Dave_from_the_navy@reddit
Posted elsewhere in this thread, but I'm seeing 1/3 the performance of my 4070 super on the same model on the llama.cpp backend. I'll probably make a detailed post with more scientific benchmarks later since you're right, it doesn't seem like anyone is publishing benchmarks! (To be fair, I've been fighting drivers and ReBAR problems for the past week, but I finally got up and running on SYCL via llama.cpp last night!)
TemporalAgent7@reddit
Thank you, looking forward to that.
1/3 of 4070 Super sounds abysmal, I'm hoping there's a misconfiguration because we really desperately need some competition to NVIDIA's monopoly.
Dave_from_the_navy@reddit
No misconfiguration I don't think. If I run it using OpenVINO instead of SYCL, I get a bit closer, about half the performance of the 4070 super, but I've been running into other issue with that build that I won't get into here... The latest drivers and toolkit for SYCL are essentially treating the B70 as a generic card, using the oneAPI compilers to take the generic C/C++ math and logic and translate it into hardware instructions rather than having the hand tuned kernels that Nvidia has for the 4070 super.
Also, flash attention is broken on the Xe2 architecture right now (hopefully will be fixed in the next couple months as per the llama.cpp GitHub). So that's a massive bottleneck for the ttfs!
ThisWillPass@reddit
Nda?
fallingdowndizzyvr@reddit
NDA? For a released product. No. People got this like a week ago and posted numbers. The numbers just suck. I've asked people to run different benchmarks to see if it really sucks. They don't respond. Which is not a good sign. Since if it was good, they would have.
TemporalAgent7@reddit
It's available at retail now though. Surely if the reviewers signed an NDA they're released now.
fallingdowndizzyvr@reddit
People have posted numbers. But they pretty much suck.

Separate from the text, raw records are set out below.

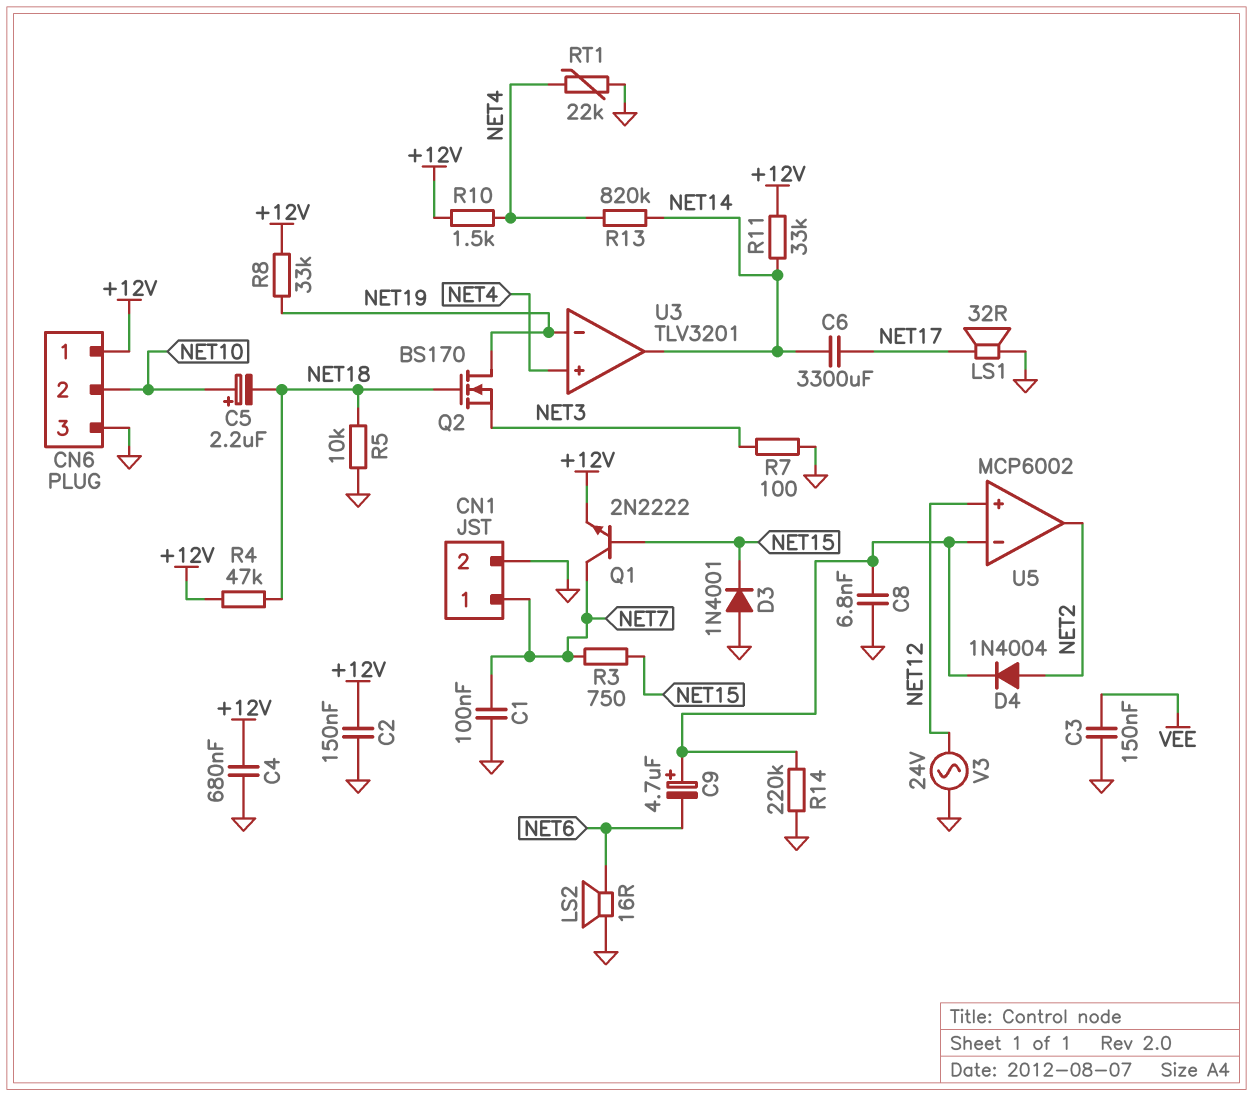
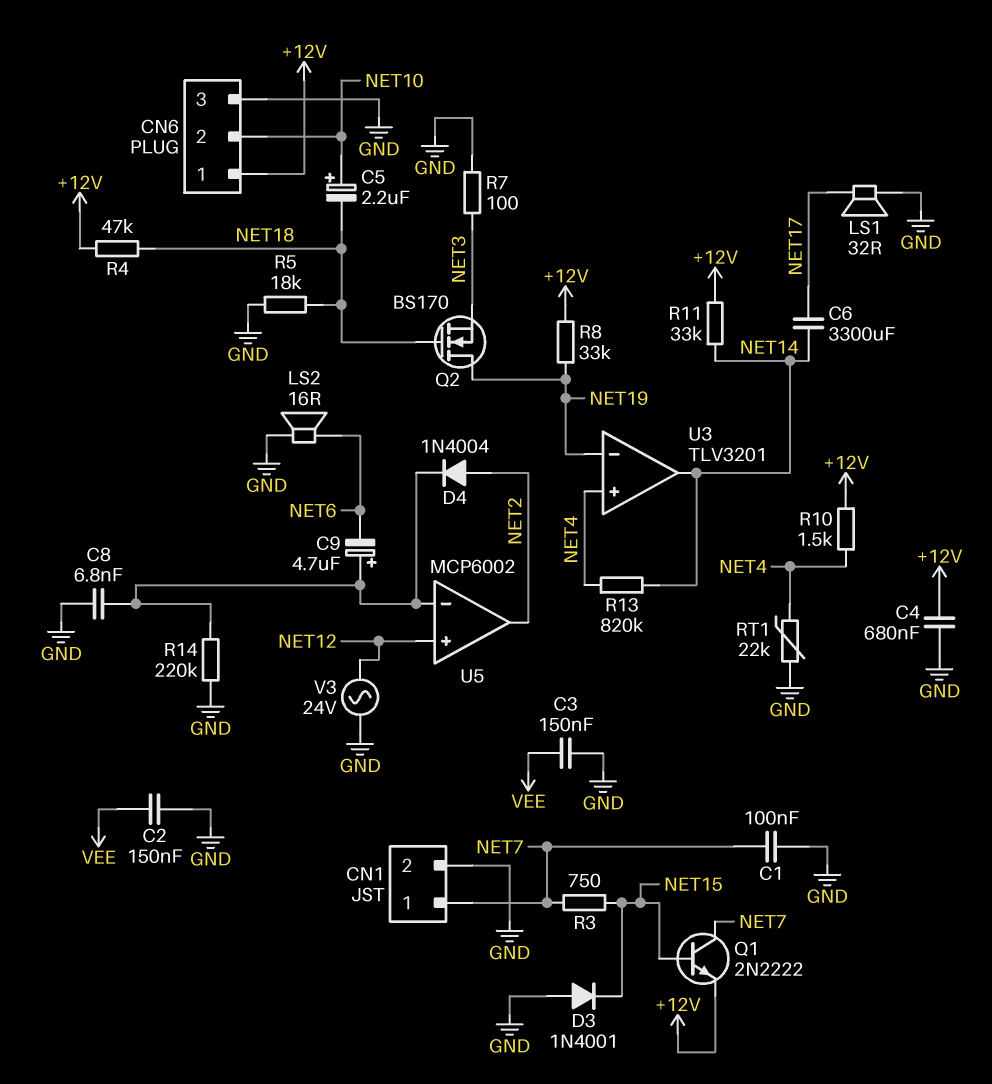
C2: 150nF (+12V, GND) -> 150nF (GND, VEE)
R5: 10k (GND, NET18) -> 18k (GND, NET18)

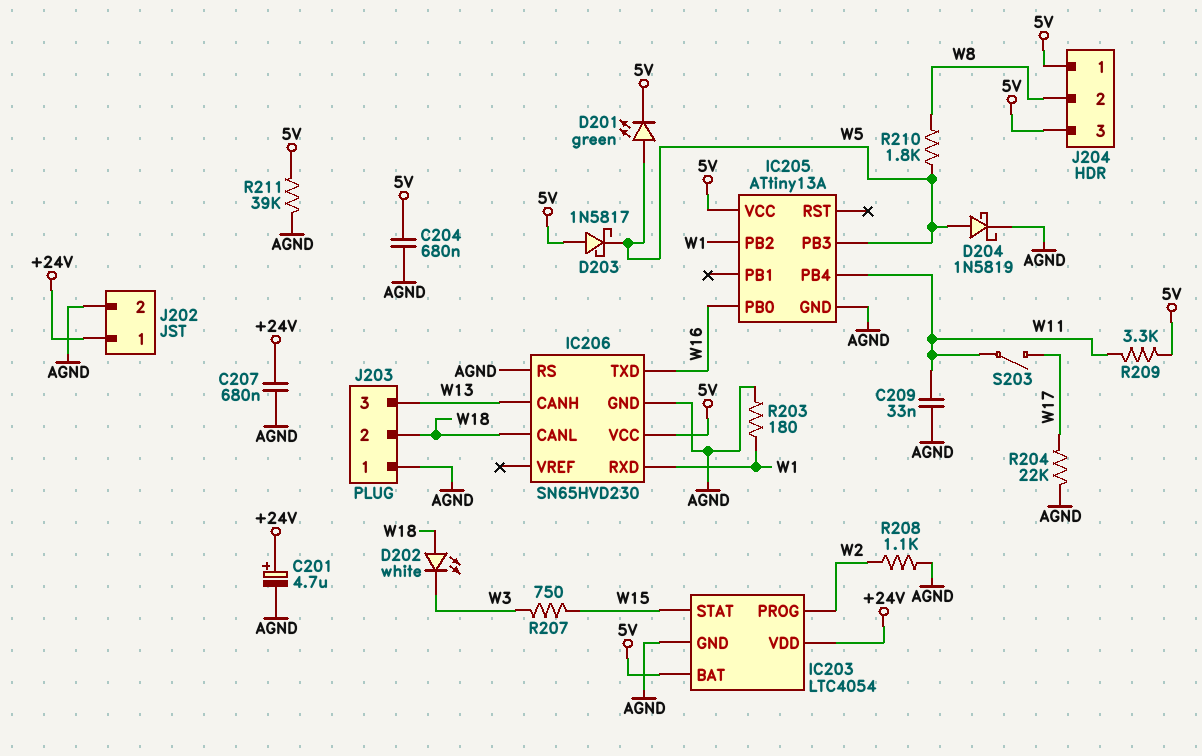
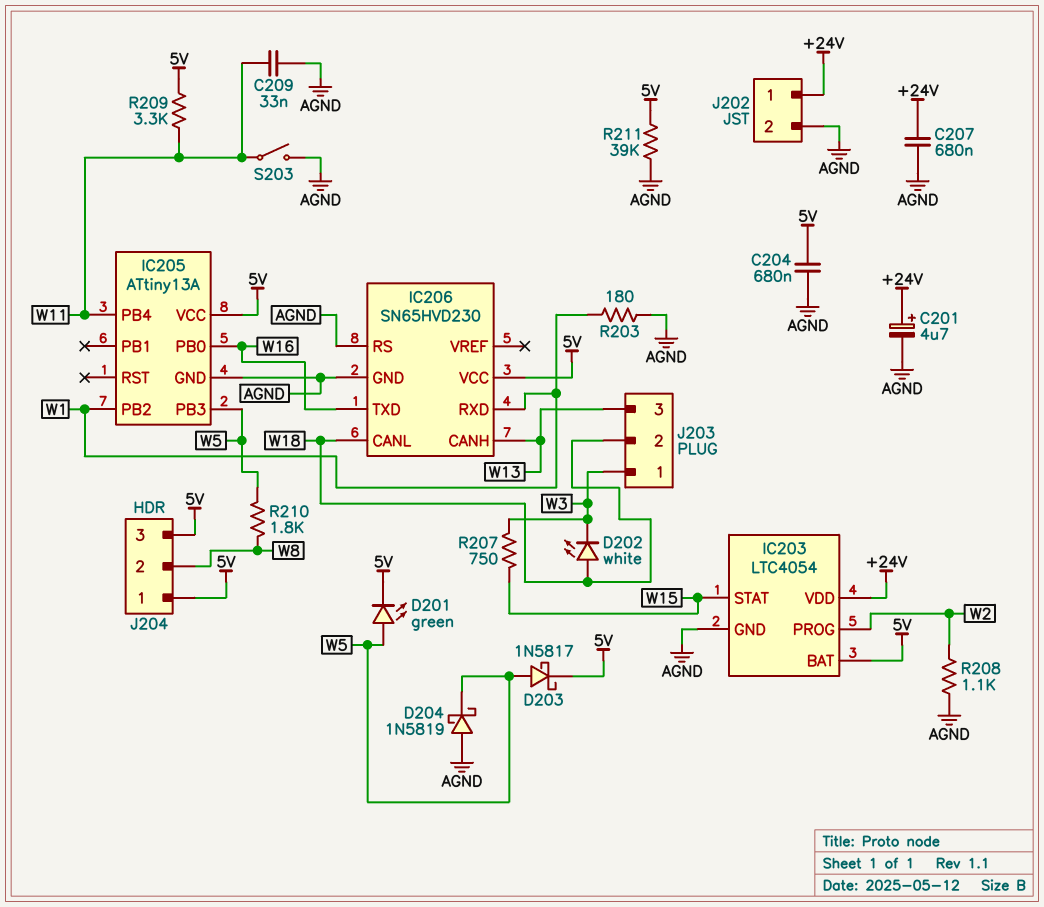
D203: schottky 1N5817 (A 5V, K W5) -> schottky 1N5817 (A W5, K 5V)
D204: schottky 1N5819 (A W5, K AGND) -> schottky 1N5819 (A AGND, K W5)
J203 pin 1: AGND -> W3
R204: 22k (AGND, W17) -> none
S203: switch (W11, W17) -> switch (AGND, W11)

Here's the performance for a single user for Qwen 3.5 27B @ 8 bits from Level 1.
"Avg prompt throughput: 85.4 tokens/s, , Avg generation throughput: 13.4 tokens/s"
That PP is super slow. My Strix Halo is like 350tk/s.
overand@reddit
40% the core count and 65%of the memory bandwidth of a 3090, but 32GB rather than 24GB, and it's a new card vs \~6 year old 3090s. It's not a home run, but if it benchmarks decenty compared to a 3090, then it's a good alternative for home users. As for businesses? That's going to depend entirely on workload support, I think.
fallingdowndizzyvr@reddit
Core count only matters when comparing the same gen of tech from the same company. Core counts across architectures don't mean a thing.
bcredeur97@reddit
Unfortunately nvidia just has the monopoly on the software side of things, so it’s hard to consider anything else if you want to be “serious”
But this would be fun to play with.
WoodCreakSeagull@reddit
Always good to have competition. They've been growing their market share, at this rate I would love to see them release something like a 500 dollar 20GB VRAM card or similar that you could slot into an existing consumer system. Running models on vulkan/splitting tensors with RPC has a performance tradeoff but those tradeoffs for certain use cases can be tolerated if you're getting increasing performance of this class of open model.
BitterProfessional7p@reddit
I just seen it changing from in stock to out of stock. F
ea_man@reddit
Let's see if the b65 hits the $800 mark.